I avoided reading Seven Myths about Education by D. Christodoulou (2014) for many years. When I picked up the book for the first time, I put it down once I got to the part in which the author describes how she failed to learn to effectively question in three years of her teaching. It seems that she claims that strategies that relate to using questions at the start of a unit/ new learning are ineffective. Here, she failed to account for the value of such an approach, something she might be discussing in her book about the future of assessment (which I have yet to read). Using prior knowledge as a starting block for planning and teaching has proven to be vital in my teaching at both primary and university levels. Yes, the answers are usually shallow and limited but provide important information for me to pitch and adapt my teaching to make learning accessible. I would not be able to do so without asking them questions.


I only returned to the book after seeing the recently published Czech translation of the book being promoted on Twitter.
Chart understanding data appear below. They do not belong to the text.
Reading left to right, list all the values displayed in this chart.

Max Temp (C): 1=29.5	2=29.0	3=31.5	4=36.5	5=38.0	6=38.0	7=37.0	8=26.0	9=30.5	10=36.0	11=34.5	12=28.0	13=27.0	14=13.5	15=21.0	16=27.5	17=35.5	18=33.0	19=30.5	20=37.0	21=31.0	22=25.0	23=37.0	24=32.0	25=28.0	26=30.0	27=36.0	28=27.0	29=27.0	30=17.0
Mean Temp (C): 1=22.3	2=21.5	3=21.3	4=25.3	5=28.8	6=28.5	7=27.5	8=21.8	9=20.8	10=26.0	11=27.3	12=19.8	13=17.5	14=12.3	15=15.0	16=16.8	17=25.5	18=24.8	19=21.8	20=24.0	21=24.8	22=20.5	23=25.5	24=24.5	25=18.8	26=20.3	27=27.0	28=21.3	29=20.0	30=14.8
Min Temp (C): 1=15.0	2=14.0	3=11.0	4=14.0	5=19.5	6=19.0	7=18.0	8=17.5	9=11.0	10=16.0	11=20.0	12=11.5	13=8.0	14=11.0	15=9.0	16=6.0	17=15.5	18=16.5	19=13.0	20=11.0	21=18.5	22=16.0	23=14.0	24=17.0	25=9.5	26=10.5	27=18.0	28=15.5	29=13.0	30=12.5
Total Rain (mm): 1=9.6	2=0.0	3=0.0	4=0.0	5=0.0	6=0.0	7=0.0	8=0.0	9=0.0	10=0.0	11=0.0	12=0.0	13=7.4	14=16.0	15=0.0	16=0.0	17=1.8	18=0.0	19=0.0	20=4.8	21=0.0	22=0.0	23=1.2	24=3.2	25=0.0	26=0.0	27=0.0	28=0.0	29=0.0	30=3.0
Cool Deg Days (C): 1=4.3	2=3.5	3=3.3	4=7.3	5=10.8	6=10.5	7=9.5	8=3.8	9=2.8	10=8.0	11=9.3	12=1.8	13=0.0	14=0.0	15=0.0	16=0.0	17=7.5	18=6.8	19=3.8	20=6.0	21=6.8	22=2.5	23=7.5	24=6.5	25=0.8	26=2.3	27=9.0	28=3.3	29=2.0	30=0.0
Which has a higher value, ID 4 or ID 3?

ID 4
I do not have the access to the translated version of the book but I hope that the foreword provides sufficient context explaining the current state of English education, its recent developments and directions. This together with reading the authors whose work is being discredited might allow a Czech educator to fully appreciate the lack of depth and the number of unbalanced arguments Christodoulou introduced. She correctly identifies some myths that still prevail in some classrooms but the abridged version presents a biased view of the "myths". Truly, some of the statements such as "immigrant families will bring less knowledge" (p. 115) infuriate me. I hope that I am not the only person in the UK who has met an immigrant family with knowledge greater than mine. Giving Christodoulou a benefit of the doubt, I am assuming that she possibly meant children from war-torn countries without access to education or children whose education has been severely disrupted. Yet, still, this group of children has greater knowledge than I do.
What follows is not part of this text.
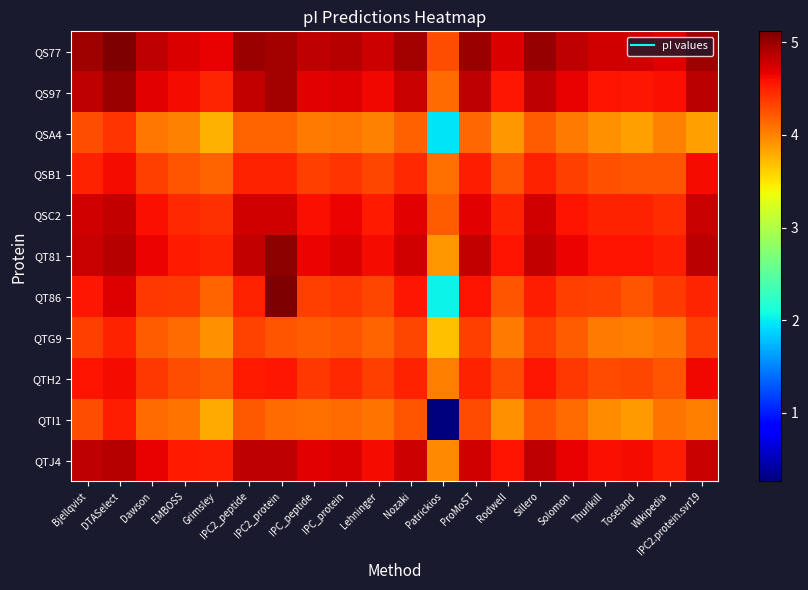

At how many categories does at least one series exceed 0?

20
The question is "what knowledge?". The book fails to define this and as a result, it presents a very narrow interpretation of a number of educational theories and approaches. The field of education is complex, often contextualised and contested, drawing on multidisciplinary research evidence. This book then falls into a category of the 'post-truth' world, where personal beliefs and possibly even appeals to emotion are more influential than balanced arguments. As it fails to sufficiently define key terms used, the cherry-picked facts present a very narrow and biased view. Christodoulou's last two words are "knowledge liberates" yet she spends the first two chapters criticising the work of Freire... Cherry-picking is dangerous.
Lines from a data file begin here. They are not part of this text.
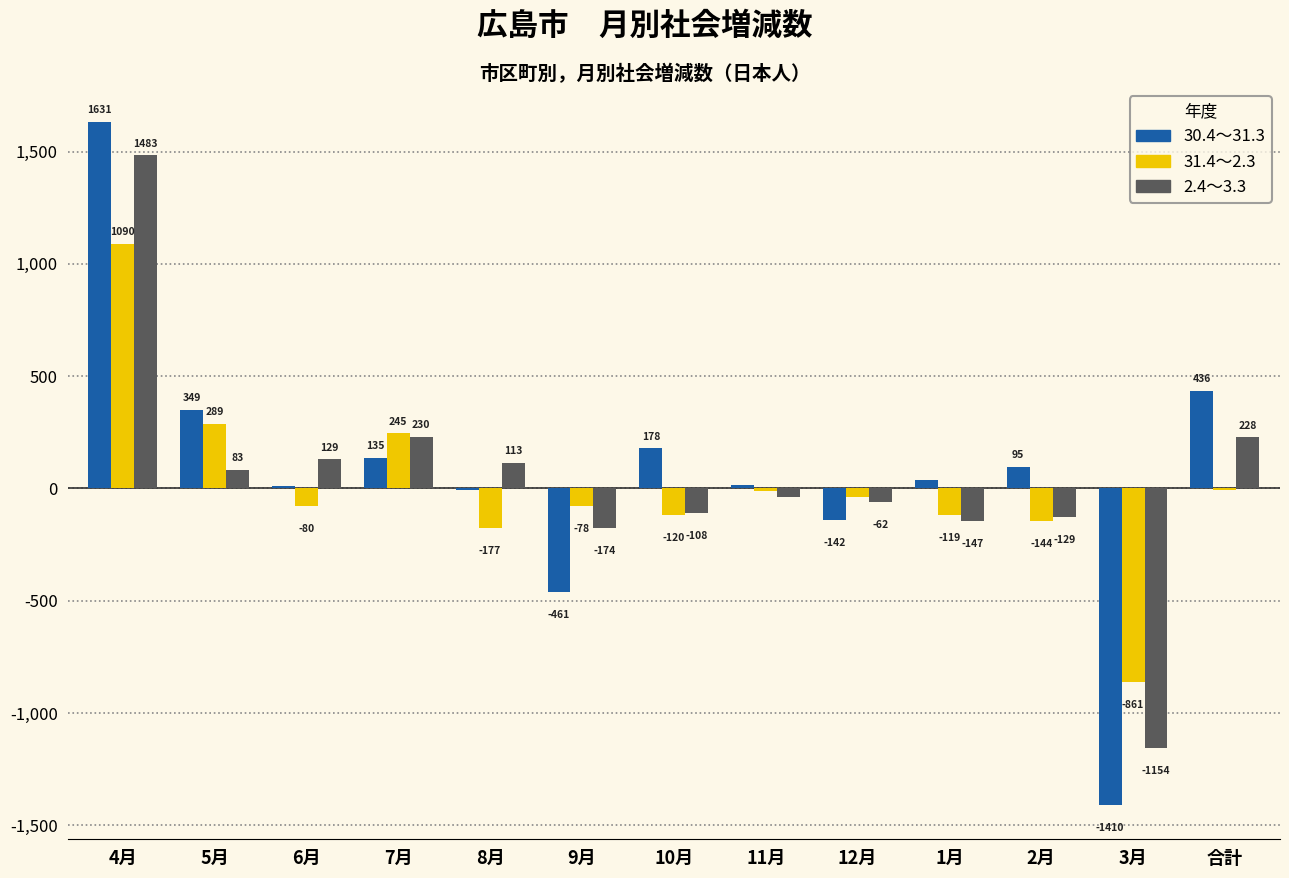

Where does the 31.4～2.3 series first go above -78?

4月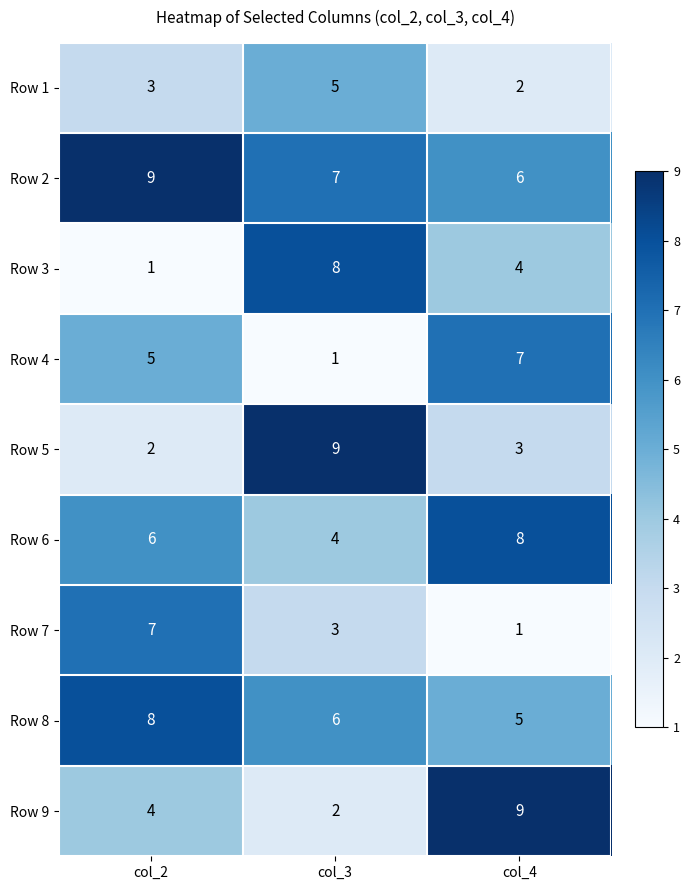

Count the Row 7 values in the range 1 to 7.

3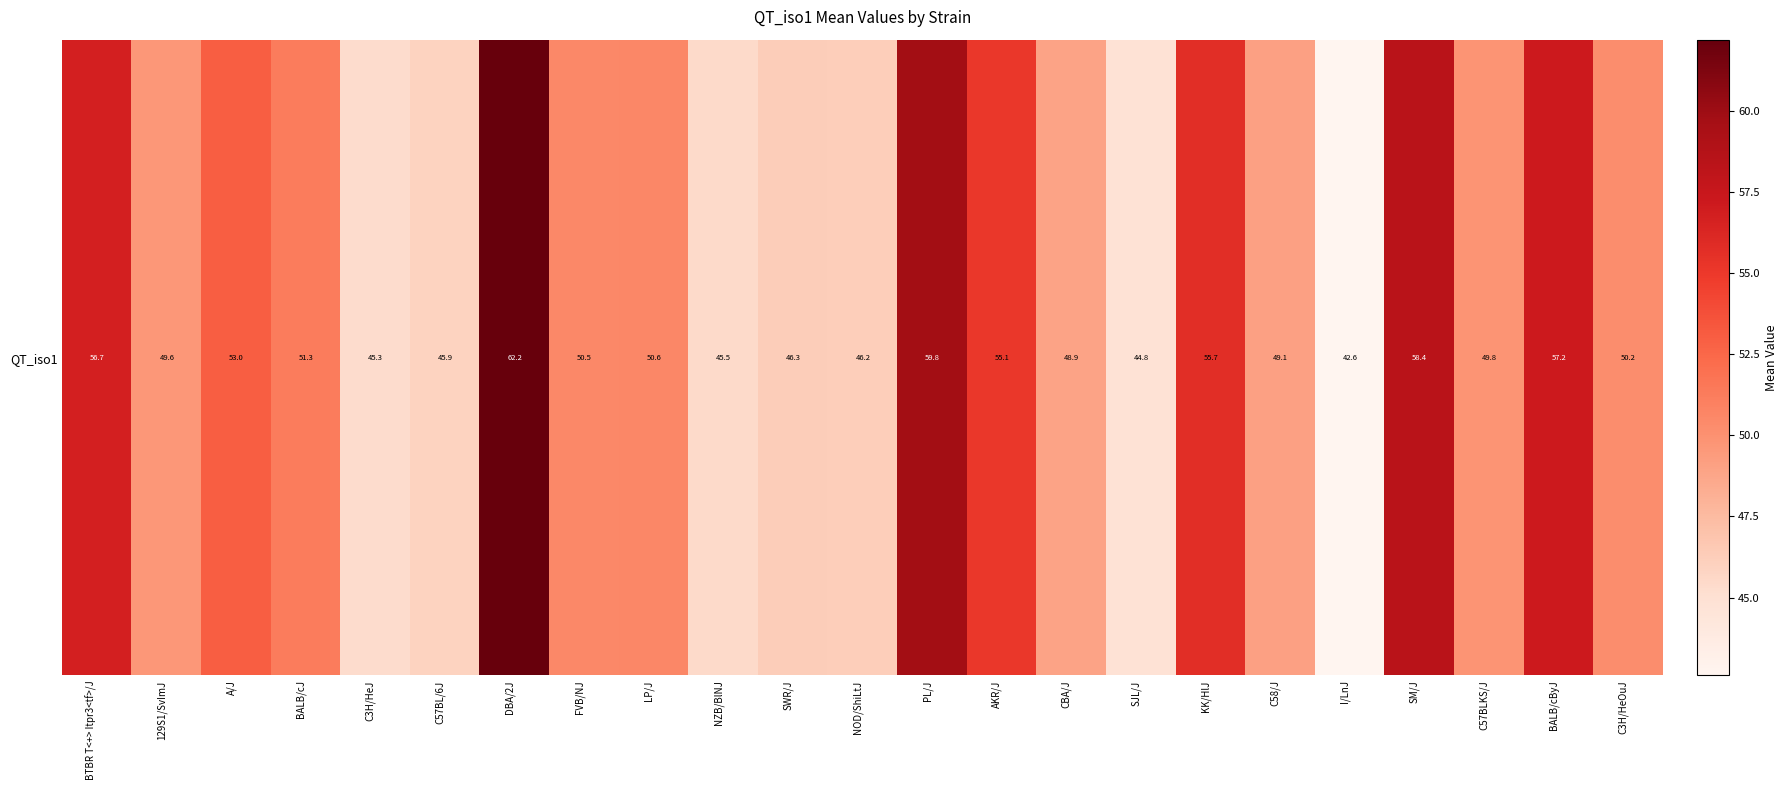

Which label corresponds to the smallest value in the chart?

I/LnJ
Men and women rarely admit their fear of freedom openly, however, tending rather to camouflage it - sometimes unconsciously - by presenting themselves as defenders of freedom. They give their doubts and misgivings an air of profound sobriety, as befitting custodians of freedom. But they confuse freedom with the maintenance of the status quo...

(Freire, 1996, p.18)



References:

Christodoulou, D (2014) Seven Myths about Education. London: Routledge.

Freire, P. (1996) Pedagogy of the Oppressed. London: Penguin Books.